As a Ticketing Manager for many organisations, I am of the firm belief that customer service is the most important thing to get right for staff. Why then do so many organisations get it wrong.
Firstly, we’ve been told since the dark ages that the “customer is always right” – those four words have been the cause of so many disagreements in various box offices over my career., mostly because, as anyone who works in customer service for any length of time knows, that is quite often far from true. While many customers are reasonable folk who just want to be listened to, are understanding of explanation and agreeable to resolution, there are quite a few who become completely unreasonable.
We all know them, those who barely take time to draw breath, let alone listen to anything we might say to assuage them. How are these folk right? And why do they have the right to verbally abuse the well intentioned staff member.
So what are we doing wrong?
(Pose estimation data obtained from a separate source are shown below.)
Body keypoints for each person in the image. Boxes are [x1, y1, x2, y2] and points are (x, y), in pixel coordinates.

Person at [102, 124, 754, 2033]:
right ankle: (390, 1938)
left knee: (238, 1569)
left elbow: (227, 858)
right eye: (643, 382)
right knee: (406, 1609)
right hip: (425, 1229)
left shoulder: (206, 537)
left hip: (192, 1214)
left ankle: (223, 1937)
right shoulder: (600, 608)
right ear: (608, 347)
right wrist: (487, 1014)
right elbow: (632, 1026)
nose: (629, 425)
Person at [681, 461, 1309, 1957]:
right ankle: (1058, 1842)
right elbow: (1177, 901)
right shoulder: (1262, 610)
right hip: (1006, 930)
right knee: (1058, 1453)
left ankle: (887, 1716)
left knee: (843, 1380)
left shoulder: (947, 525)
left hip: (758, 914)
All the organisations I know work by the same principles, listen to the customer, try and understand their grievance, come to a resolution within the framework of the principles of the organisation and if you need help escalate the issue to a supervisor or manager. The problem I think is that customers also know that this is the process and have an expectation of a favourable outcome.
In most cases, a favourable outcome is exactly what we want customer service to achieve for both customers and organisations. But why do we always talk about customer service as a response to a negative action?
customer service is about reading the signals from the customer
Customer service should be an attitude not a response or as I recently saw “a department”. If organisations are creating good customer service environments you would hope the level of issues would decrease in turn. It should be about ensuring that every staff member is equipped to answer the questions that they will be asked, to know about the venue, area, events, restaurants, bus timetables or know how to find the information quickly and easily, to feel empowered to take that extra few minutes to understand a customer’s requirements or discover how they can make their visit better.
As so many customers are time poor, customer service is about reading the signals from the customer and providing the level of service that is right for them. Being efficient and effective for someone who only has their lunch break or having a conversation with Mavis who last saw this play 30 years ago. Finding the right attitude and dealing with them in the manner that is fit for purpose is good customer service.
CRM does is give us the tools to understand our customers
One of the things our increased data capture and emphasis on CRM does is give us the tools to understand our customers better, to enable us to know that Mavis likes a chat about the play she is booking for, or that Jim has to have the aisle seat.
Marketing and Development departments are utilising data to segment and tailor communications but what about our frontline services? Surely, our Box Offices have as much need to understand the customer relationship, if only to enable a better experience for both the customer and staff member. Remember knowledge is power, we should start working smarter in all aspects of the customer service ratio.
By empowering our frontline staff and creating positive customer service attitudes we will be more successful in developing relationships with our customers and producing advocates for our business. Isn’t that what most of us are aiming for?